Beberapa tamu penting, mulai dari investor, kerabat kerajaan, hingga tokoh-tokoh publik, sudah duduk di sana, berbincang santai ditemani alunan musik gesek yang lembut. Mereka adalah tamu ayah, dan tamuku
Aku menyapa satu per satu dengan senyum khas—tenang, ramah, dan penuh kendali. Tanganku menjabat hangat, bahuku sesekali ditepuk pelan oleh tamu yang sudah lama tak bertemu.
“Senang akhirnya bisa kembali ke rumah ini,” ucap salah satu tamu pria, sambil mengamati langit-langit yang megah.
“Dan saya senang bisa menyambut Anda lagi,” jawabnya dengan sopan, lalu menerima segelas minuman manis dari pelayan yang lewat. Aku memang tidak minum yang beralkohol.
Aku tidak duduk lama. Hanya cukup waktu untuk memastikan bahwa para tamu penting merasa dihargai dan nyaman.
Tak semua tamu harus disambut saat lampu pesta menyala terang. Beberapa di antaranya, sudah selayaknya dihargai bahkan sebelum acara dimulai.
Sebelum meninggalkan ruangan, aku memberi isyarat kecil pada pelayan terdekat.
“Pastikan semuanya berjalan mulus nanti. Dan, beri kabar saat istriku siap turun. Aku ingin menyambutnya langsung.”
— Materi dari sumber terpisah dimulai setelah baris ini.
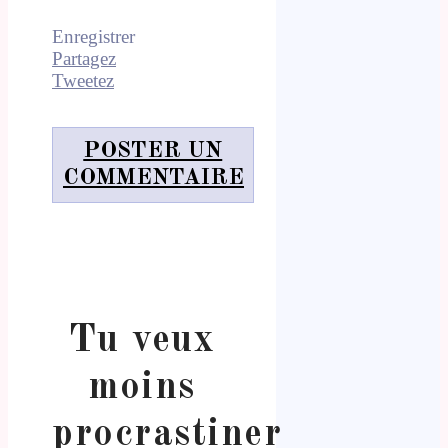
Enregistrer
Partagez
Tweetez
POSTER UN
COMMENTAIRE
Tu veux
moins
procrastiner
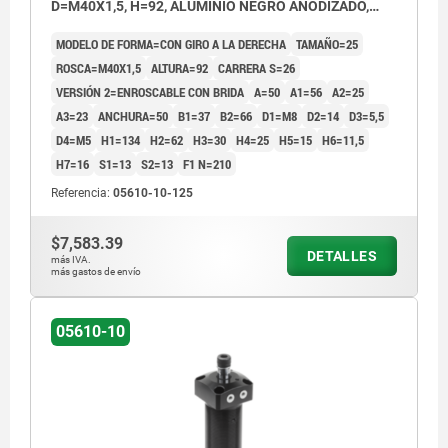
D=M40X1,5, H=92, ALUMINIO NEGRO ANODIZADO,
COMP:ACERO CROMADO DURO
MODELO DE FORMA=CON GIRO A LA DERECHA
TAMAÑO=25
ROSCA=M40X1,5
ALTURA=92
CARRERA S=26
VERSIÓN 2=ENROSCABLE CON BRIDA
A=50
A1=56
A2=25
A3=23
ANCHURA=50
B1=37
B2=66
D1=M8
D2=14
D3=5,5
D4=M5
H1=134
H2=62
H3=30
H4=25
H5=15
H6=11,5
H7=16
S1=13
S2=13
F1 N=210
Referencia:
05610-10-125
$7,583.39
DETALLES
más IVA.
más gastos de envío
05610-10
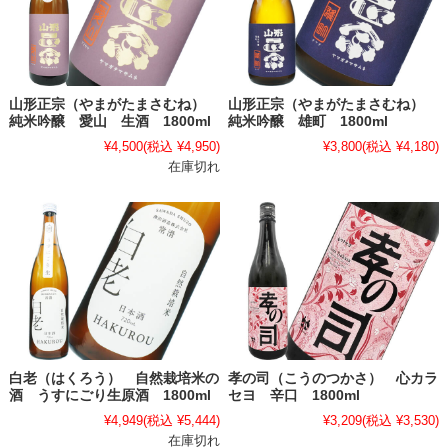
山形正宗（やまがたまさむね）
山形正宗（やまがたまさむね）
純米吟醸 愛山 生酒 1800ml
純米吟醸 雄町 1800ml
¥4,500
(税込 ¥4,950)
¥3,800
(税込 ¥4,180)
在庫切れ
白老（はくろう） 自然栽培米の
孝の司（こうのつかさ） 心カラ
酒 うすにごり生原酒 1800ml
セヨ 辛口 1800ml
¥4,949
(税込 ¥5,444)
¥3,209
(税込 ¥3,530)
在庫切れ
"Baik, Tuan." Sahut pelayan itu lalu menundukkan kepala.
Aku kemudian berjalan keluar dari ruangan itu perlahan, membiarkan pintu tertutup pelan di belakang punggungku. Tak ada kegugupan dalam langkah—hanya ketenangan, dan sedikit rasa bahagia yang tumbuh pelan-pelan di balik sorot mataku.
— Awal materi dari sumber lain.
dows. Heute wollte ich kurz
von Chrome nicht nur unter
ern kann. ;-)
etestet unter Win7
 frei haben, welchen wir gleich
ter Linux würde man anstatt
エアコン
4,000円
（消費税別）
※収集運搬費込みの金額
Malam ini bukan sekadar pesta.
Firhan sudah punya rencana. Malam ini … adalah malam di mana dia akan memperlihatkan kepada dunia siapa wanita yang aku cintai dan banggakan.
...* * *...
Sementara itu, di kamar Firhan.
Suamiku telah berlalu, setelah memekik seperti terkejut. Entah dia sedang melihat apa tadi. Terserah saja. Aku sangat malas mencari tahu.
Setelah menanggalkan pakaianku, aku lalu mandi. Selang tak beberapa lama, aku selesai dan keluar dari kamar mandi. Masih memakai jubah mandi, aku lalu kembali melihat ke arah gantungan baju yang berisi gaun malam untuk pesta malam ini. Setelah pandanganku kembali jatuh pada deretan gaun yang tergantung tak jauh dari tempat tidur, mataku tertahan pada satu—gaun yang tak terlalu mencolok di antara yang lain. Justru karena kesederhanaannya itulah aku memilihnya.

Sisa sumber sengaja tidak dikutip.